Hammell is a speaker with Atlantic Prevention Resources, which works to prevent drunk driving. After her son’s death, which happened several months before Hammell graduated from Rowan, she gave up plans to teach elementary school. When Kathy McFadden of Atlantic Prevention Resources asked Hammell to speak at the mandatory classes for DWI convicts in New Jersey, Hammell jumped at the chance. “When she asked, it was like a major “yes” in my soul.”

Hammell became a regular speaker at these classes, and is nearing completion of a book on her experience, which she plans to call, That You May Know God Has a Purpose. After Matt’s death, she began keeping a journal of the good things that have come since the tragedy. This comprises most of the book, along with descriptions of the pain of the first year. “Not that it’s easy now,” says Hammell, “but it’s easier. You can never get over it, but you can move beyond.” The book concludes with a section on forgiveness.
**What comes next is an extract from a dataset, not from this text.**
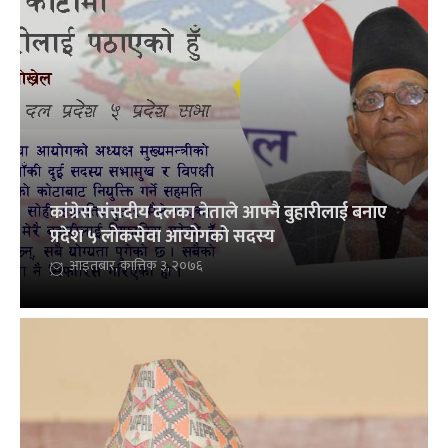
कांग्रेस संसदीय दलका नेताले आफ्नै बुहारीलाई बनाए
प्रदेश ५ लोकसेवा आयोगको सदस्य
आइतबार, कात्तिक ३, २०७६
Hammell hopes its publication will reach others who are troubled.

Throughout Matt’s youth, he had a similar desire to help others. As a member of his school’s junior varsity baseball team, he helped the freshmen players both on and off the field. His role model was his mother, who would ‘casually counsel’ friends and neighbors.

Hammell’s helping spirit is ever apparent. “My favorite thing to do is talk to convicted drunk drivers,” she laughs, and adds, “I see them crying and know that I’ve changed and helped at least some of them.” Some, she admits, sit impassively, but Hammell says it’s worth it if she reaches one person.

Occasionally she hears from her former ‘students.’ According to Hammell, several people quit drinking immediately after hearing her presentation. One day, a waitress at a diner recognized Hammell from her DWI classes and the two started talking. “She went on and on about how that class had impacted her,” Hammell says. “It’s not easy,” she says of her speaking engagements, “but the fruit of it is so great. I rejoice in the fact that things are changing.”

The Hammell family’s faith has been integral to their life before and after Matt’s death. As a young boy, Matt had narrowed his career choices to “baseball player” and “missionary.” He eventually became certain that he would work on a mission field instead of a ball field. In a very real sense, his mother believes it has happened.

Hammell’s talks in New Jersey DWI programs have been so successful that a video, “Matt’s Mission,” including footage of Matt growing up, was produced and sent to other states’ alcohol awareness programs. It’s now being shown in various programs, including similar classes in Massachusetts, and daily on a public access channel in Florida. The video helps fulžll both mother’s and son’s desire to help those around them, and Hammell plans for her book to continue that mission as well.

Before Matt’s death, Hammell envisioned herself as a teacher—it’s something she always pictured herself doing, ever since, as an eighth grader, she watched a kindergarten class during a break. Now, she teaches adults, and although it’s not in a traditional classroom, the impact she makes is real. She says, “You can’t change their minds until you change their hearts.”